The Garden of the Gods' red rock formations were created during a geological upheaval along a natural fault line millions of years ago. Archaeological evidence shows that prehistoric people visited Garden of the Gods about 1330 BC. At about 250 BC, Native American people camped in the park; they are believed to have been attracted to wildlife and plant life in the area and used overhangs created by the rocks for shelter. Many native peoples have reported a connection to Garden of the Gods, including Apache, Cheyenne, Comanche, Kiowa, Lakota, Pawnee, Shoshone, and Ute.

In 1879, Charles Elliott Perkins and William Jackson Palmer, purchased 480 acres of land that included a portion of the present Garden of the Gods. After Perkins' death, his family donated the land to the City of Colorado Springs in 1909, under the condition that it would remain free and open to the public. Palmer had owned the Rock Ledge Ranch, which was also donated to the city after his death.

Colorado Springs is definitely worth visiting and Garden of the Gods is just one of its wonderful attractions. Although it's free, there is limited parking and operational hours. You can check online to see when they'll be open, as their hours change throughout the year.
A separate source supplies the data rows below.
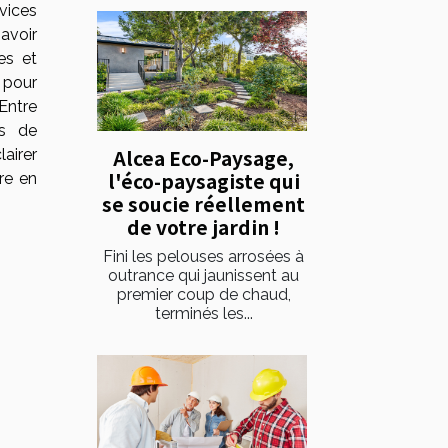
vices
avoir
es et
s pour
Entre
es de
Alcea Eco-Paysage,
lairer
l'éco-paysagiste qui
re en
se soucie réellement
de votre jardin !
Fini les pelouses arrosées à
outrance qui jaunissent au
premier coup de chaud,
terminés les...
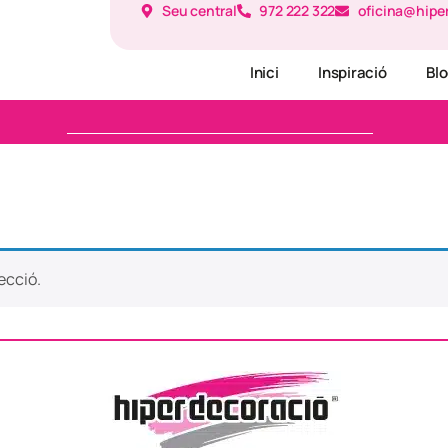
Seu central
972 222 322
oficina@hipe
Inici
Inspiració
Bl
ecció.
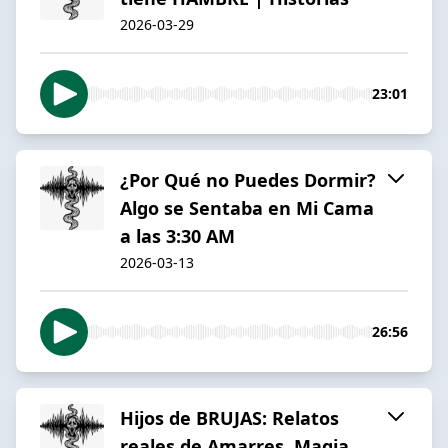
2026-03-29
23:01
¿Por Qué no Puedes Dormir?
Algo se Sentaba en Mi Cama
a las 3:30 AM
2026-03-13
26:56
Hijos de BRUJAS: Relatos
reales de Amarres, Magia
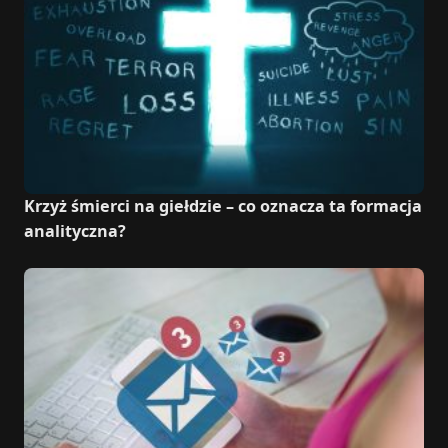
Krzyż śmierci na giełdzie – co oznacza ta formacja
analityczna?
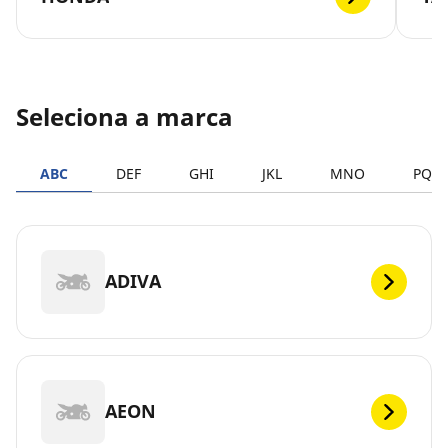
Seleciona a marca
ABC
DEF
GHI
JKL
MNO
PQR
ADIVA
AEON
It's a really great place if you're looking for an easy hike (perhaps even called a walk), or with a large group, children, elders, or people with disabilities. While you can "off road" a bit, much of the park is paved with wide walkways with fencing.

There are 15 miles of trails to explore in the park, some of which can be found online, though you can pick up a map with all the trails shown at the visitors' centre.

You may also spot some wildlife, but sometimes it's hard with the crowds. While we were leaving the park with Tia and Jason, I saw a deer butt off the side of the road while it ate some grass, but no one else saw it before we hit the curve. 

You are able to bring dogs on a lead, though there is one designated area where they can be off the lead.

You can even rock climb or mountain bike, but I recommend checking the site for regulations first.